Netflix Open-Sources VOID, a Model That Erases Objects and Their Physical Interactions From Video
Netflix just released its first-ever public AI model, and it tackles one of the hardest problems in video editing: what happens to the rest of the scene when you remove something from it.
VOID (Video Object and Interaction Deletion) goes beyond standard object removal. Current tools can paint over an object and clean up its shadow, but they fall apart when physics is involved. Remove a person holding a guitar, and existing models leave the guitar floating in mid-air. VOID makes the guitar fall.
The system works in two passes. First, a vision-language model scans the video to identify every region affected by the object being removed, including secondary interactions like collisions and displacement. Then a fine-tuned CogVideoX transformer generates physically plausible replacements for those regions, using what Netflix calls "quadmask conditioning" to distinguish between the primary object, overlap zones, affected areas, and background.

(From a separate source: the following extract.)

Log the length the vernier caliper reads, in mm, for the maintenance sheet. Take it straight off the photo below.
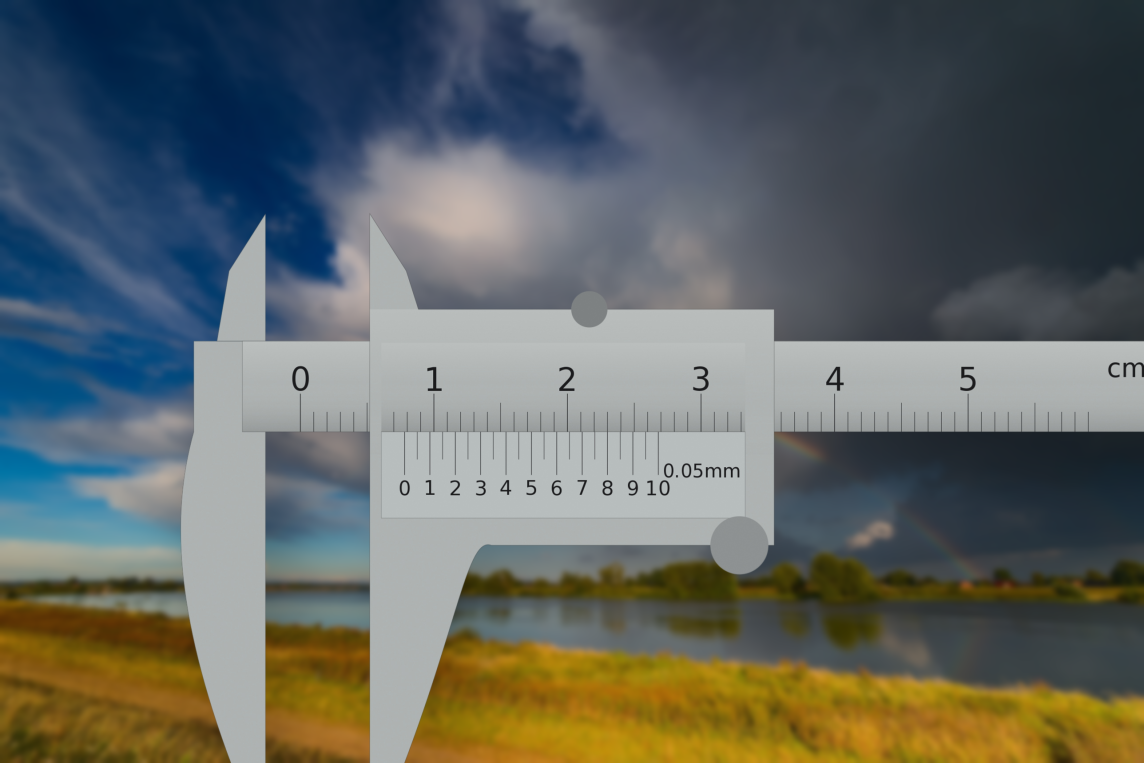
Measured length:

The training data is clever: the team built paired counterfactual videos using HUMOTO (human-object interactions rendered in Blender with physics simulation) and Google's Kubric dataset, giving the model ground truth for "what would this scene look like if this object was never there?"
VOID is a 5-billion parameter model requiring a beefy A100 GPU with 40GB+ VRAM, so this is not running on laptops. But the full pipeline is open-source under the Netflix GitHub org, with a Colab notebook, HuggingFace weights, and a live demo available now.
For filmmakers and VFX studios, the implications are significant. Object removal is one of the most tedious post-production tasks, and VOID's physics-aware approach could save hours of manual work per shot.